Tuesday, February 27, 2007

Urban pukeko 1

Today I ran across a pukeko* which walked almost like a duck. Living among ducks, it may have considered itself, if pukekos consider such things, as a duck.

*A pukeko is a New Zealand native bird that slightly resembles a blue chicken.

I was reminded of an Italian proverb which goes: “If it walks like a duck, quacks like a duck, looks like a duck, it must be a duck.”

This in turn set me reflecting that proverbs sometimes inspire people to rephrase or reword them.

Douglas Adams reckoned that, “If it looks like a duck, and quacks like a duck, we have at least to consider the possibility that we have a small aquatic bird of the family anatidae on our hands.
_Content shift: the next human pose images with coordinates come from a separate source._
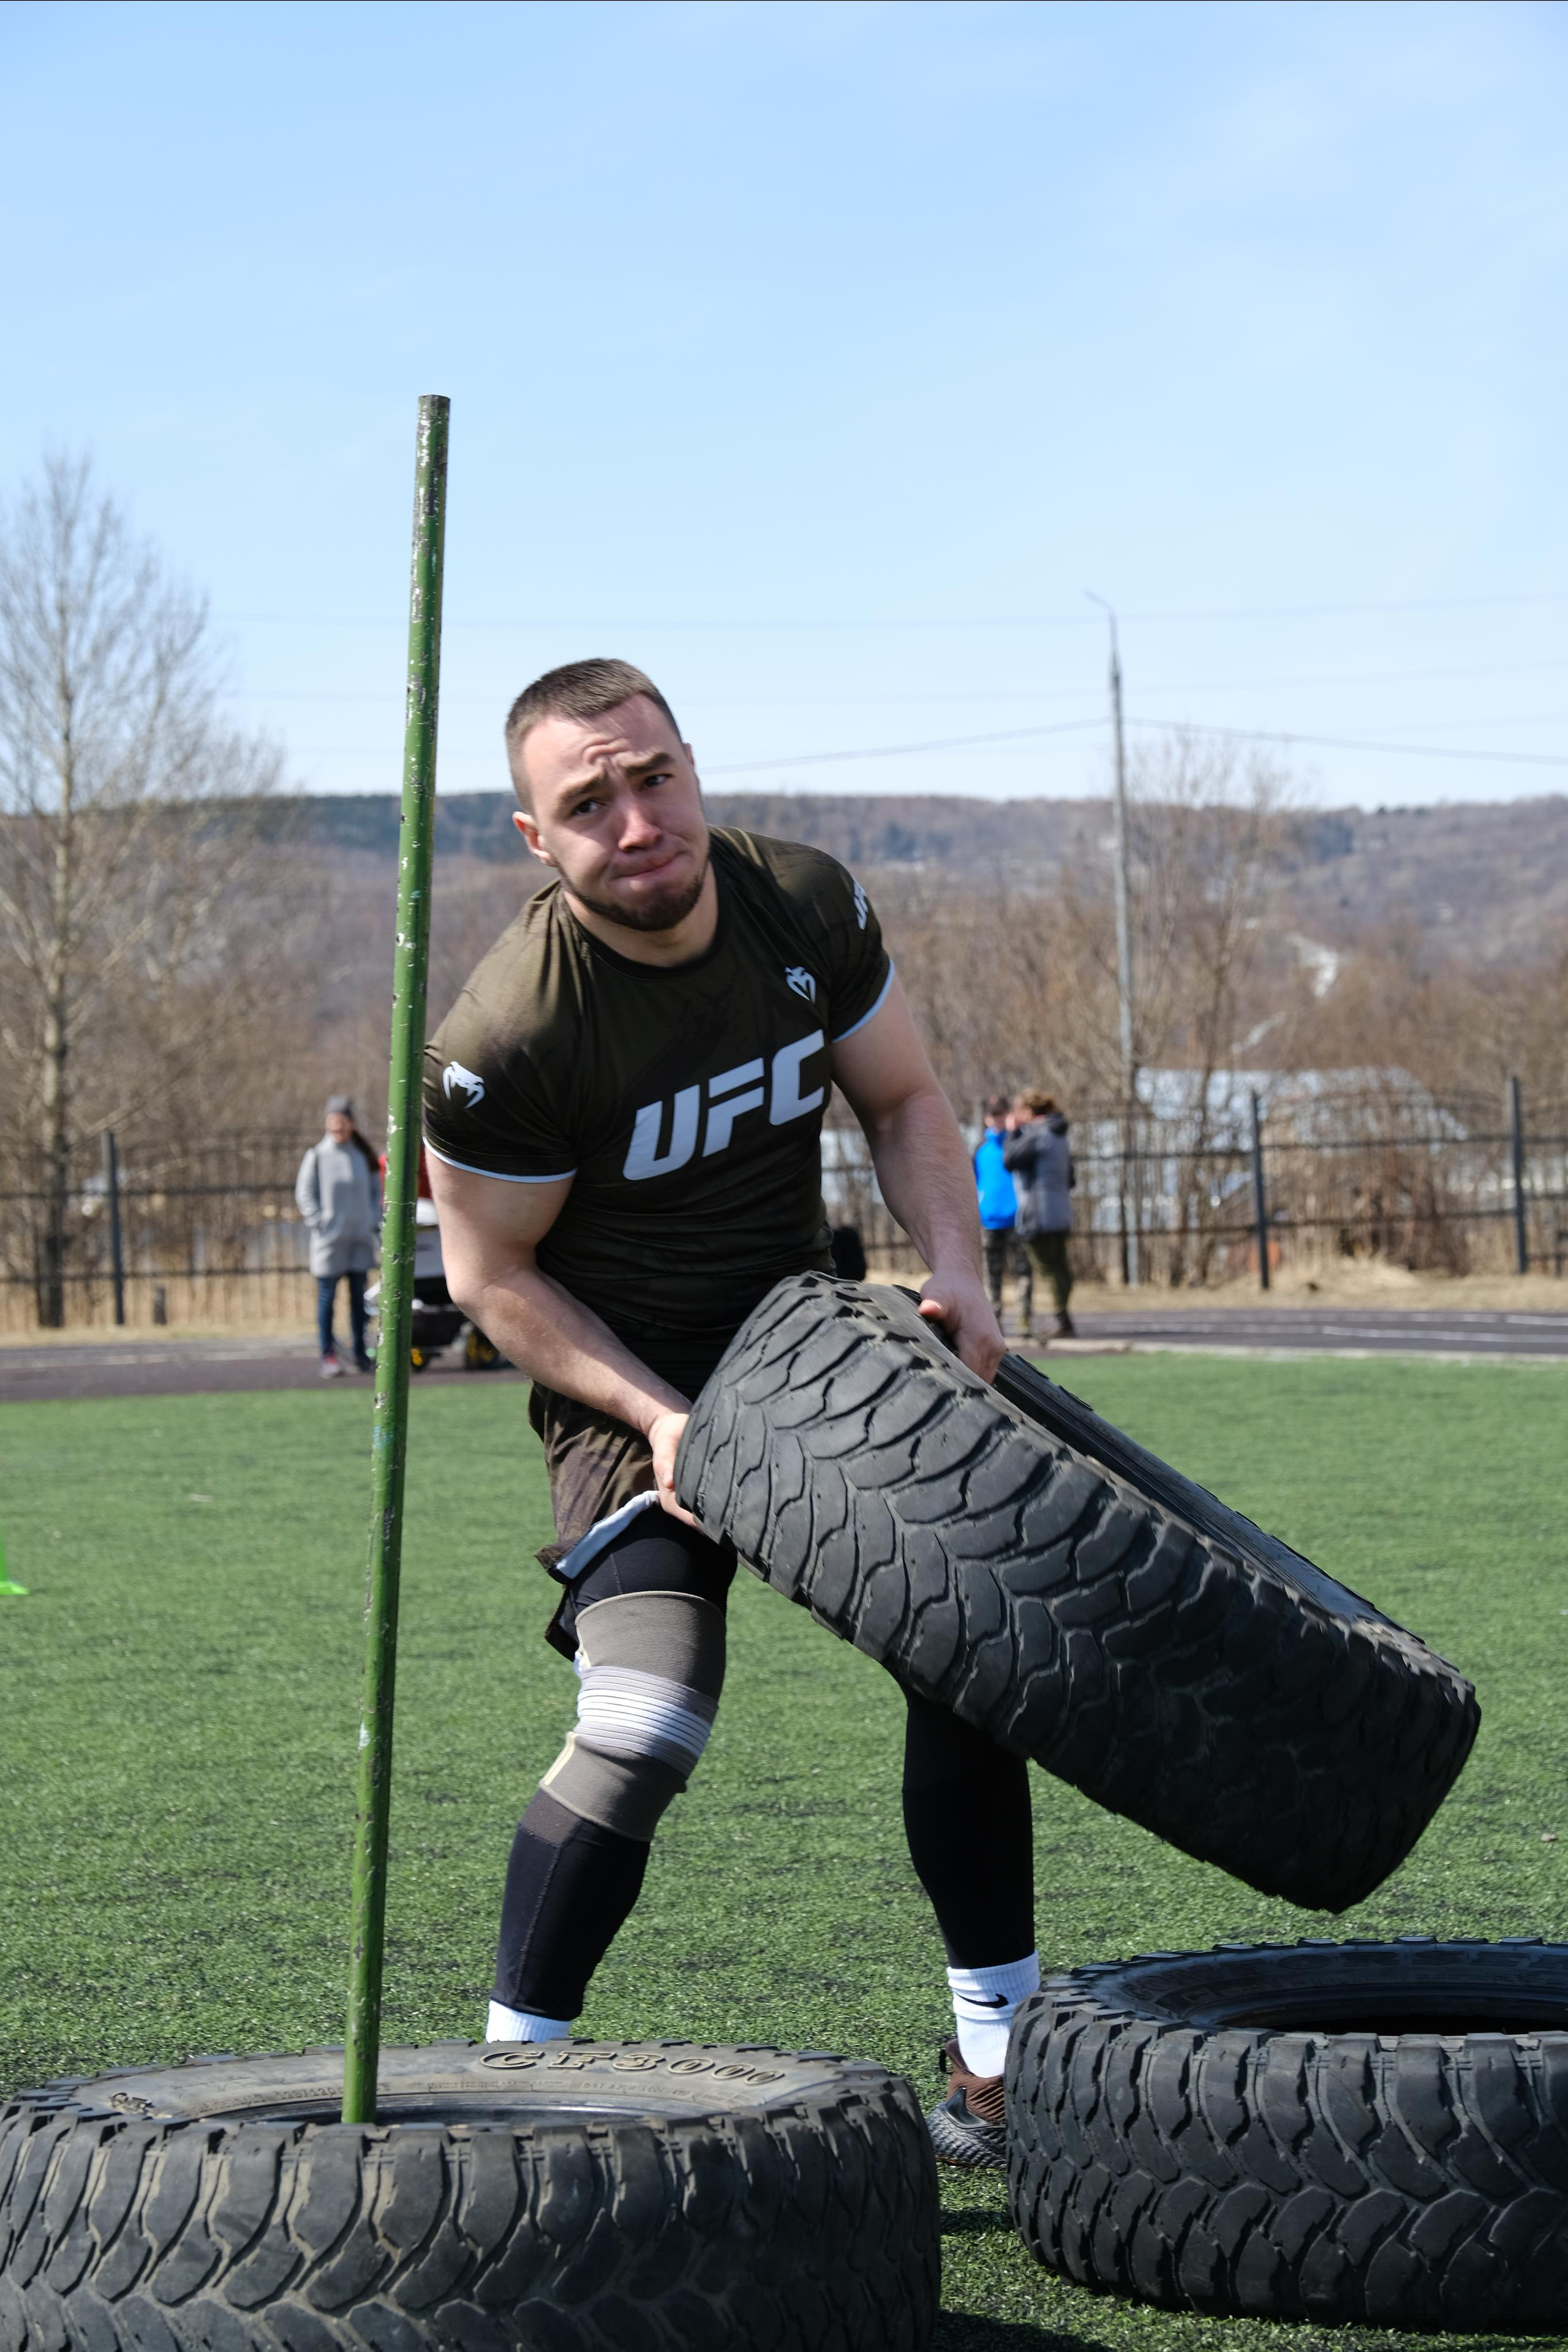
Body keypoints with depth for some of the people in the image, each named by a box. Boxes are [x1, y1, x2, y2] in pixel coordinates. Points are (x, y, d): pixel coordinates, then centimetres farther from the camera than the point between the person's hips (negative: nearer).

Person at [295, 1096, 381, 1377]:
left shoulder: (363, 1155, 8)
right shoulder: (317, 1156, -1)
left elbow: (376, 1190, 16)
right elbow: (304, 1193, 0)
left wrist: (374, 1222, 4)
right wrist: (319, 1223, -9)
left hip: (360, 1239, 3)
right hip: (329, 1240, -3)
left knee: (359, 1298, 7)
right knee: (327, 1298, -3)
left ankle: (361, 1354, 14)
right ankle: (328, 1356, 0)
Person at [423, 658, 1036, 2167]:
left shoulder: (807, 908, -11)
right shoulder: (504, 1039, -26)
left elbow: (901, 1100, 4)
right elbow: (493, 1276, -13)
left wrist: (955, 1268, -13)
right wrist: (659, 1418, -22)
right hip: (625, 1379, -6)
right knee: (646, 1726, -22)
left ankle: (996, 2064, 15)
The proverb, “The early bird catches the worm,” inspired Norman Ralph Augustine to suggest that, “The early bird gets the worm. The early worm... gets eaten.

Fools rush in… or… Better to get up late and be wide awake than to get up early and be dead all day.

A popular aphorist, Murphy (if he were a bloggist what would HIS readership be?), is credited with many sayings usually related to the inevitability of bad luck. Many people are adding to the collection of Murphy’s Laws and others are augmenting them by way of corollaries, observations, revisions, etc.

Anything that can go wrong will go wrong. Murphy.

O’Toole’s comment: Murphy was an optimist.

A bit of advice for tomorrow: Eat one live toad first thing in the morning and nothing worse will happen to you the rest of the day.